Telephone #52essays2017 no. 10

Unpacking ought to make me happy, particularly seeing the books, my old friends, but instead it fills me with dread and makes me wonder yet again if a match wouldn’t be a great boon to the endeavor that is my life. It’s tempting to get a dumpster and just trash everything and maybe set it on fire for good measure, since 2017 is turning out to be as much of a dumpster fire of a year as the last one was. But I can’t really countenance throwing away books, much less setting them on fire, so I’ll settle for unpacking them bit by bit and putting them back on the shelf.

I own a four volume set of George Orwell’s journalism, letters, and essays. Once upon a time, back when I had oceans of time in graduate school, I read the first half of one volume. The flap of that book has been marking my place halfway through for over a decade now, though, and I perhaps ought to give up on the idea that I’m ever going to read any more of it, but I won’t. After all, I have the day off today and my son is in daycare. Perhaps I’ll read some more today.

I’ve written already to my seventeen year old self, but it’s my twenty-seven year old self I think of more these days. She was a mess, but she didn’t realize how lucky she was: in a writing graduate program with very few requirements, earning enough money as a teaching assistant to live quite nicely, nothing to do with large swaths of time but read and write. I’d kill for that existence now, or so I think. Perhaps it would leave me just as depressed and paralyzed now as it did then.

I have spent half a lifetime being treated for depression and anxiety, sometimes successfully, sometimes less so. Lately it’s been less so, which is part of why this week’s essay is so late and so scattered. I can’t wrap my head around much of anything, much less write it down.

My study is impassable at the moment due to boxes of books and boxes and piles of… other things. A bag of assorted cords and cables. A battery charger, A toy truck, An ancient lockbox. I’m not sure what else. It’s of course classic writerly denial to believe one can’t work because one’s study isn’t clear, but I cling to denial as hard as the next would be writer, and so the clutter is distressing me. I’m working on it: this morning I unpacked four or five boxes of books (discovering the Orwell in the process), but there are yet more, plus, of course, the toy truck and the lockbox and the battery charger and the assorted cords and cables, none of which have a home.

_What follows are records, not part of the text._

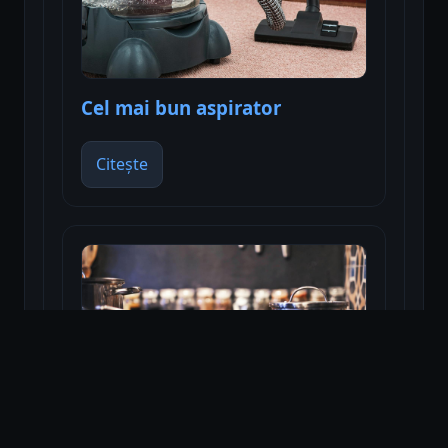
Cel mai bun aspirator
Citește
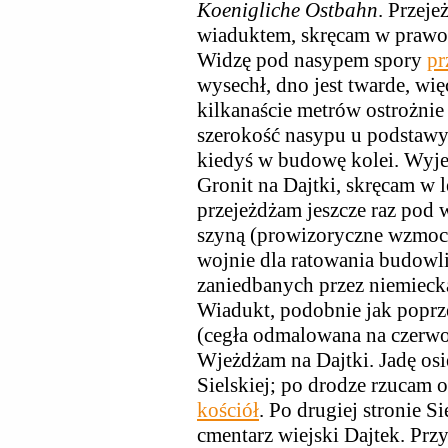
Koenigliche Ostbahn
. Przej
wiaduktem, skręcam w prawo 
Widzę pod nasypem spory
pr
wysechł, dno jest twarde, wię
kilkanaście metrów ostrożnie
szerokość nasypu u podstawy
kiedyś w budowę kolei. Wyje
Gronit na Dajtki, skręcam w 
przejeżdżam jeszcze raz pod 
szyną (prowizoryczne wzmocn
wojnie dla ratowania budowli
zaniedbanych przez niemiecką
Wiadukt, podobnie jak poprze
(cegła odmalowana na czerwon
Wjeżdżam na Dajtki. Jadę os
Sielskiej; po drodze rzucam
kościół
. Po drugiej stronie S
cmentarz wiejski Dajtek. Pr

There’s also my old telephone, which I should just pitch and will once I can get myself to throw out with it the things that people wrote on it over the years. It’s a basic off white phone from AT&T, and its model number was 700, so my friend wrote on it in Sharpie “700 Club Member Complimentary Phone.” That started a trend, and soon other people were writing things on it, some swapping in the word phone for another in a line from a book or song (“The phone was forced to lie flat and bare as the palm of his hand,” “I spent four years prostrate to the higher mind, got my phone and I was free,” Telephone Planet, Singin’ in the Telephone), others just making phone references (“ALL CALL BRAK!”). I had to go get the phone to remember all those — there are more, but some have worn off over the years, and the whole thing is dingy.

There. I did it. I put it in the trash can. This essay will be the memorial to my first telephone, which I got in high school and used up until I gave up on landlines all together when I moved back to Iowa six years ago.

I had other phones in there, because eventually I wanted cordless phones. I had a purple one I was quite fond of for a time, and later a svelte black one. But I always kept the 700 Club phone around, it being important to have a phone that wasn’t cordless in case your cordless phone died.

I used to spend many hours on the phone talking with friends, and now I never do in part because now I don’t have those swaths of time anymore and in part because now I rather hate the phone. But I’m nostalgic for the days when I didn’t.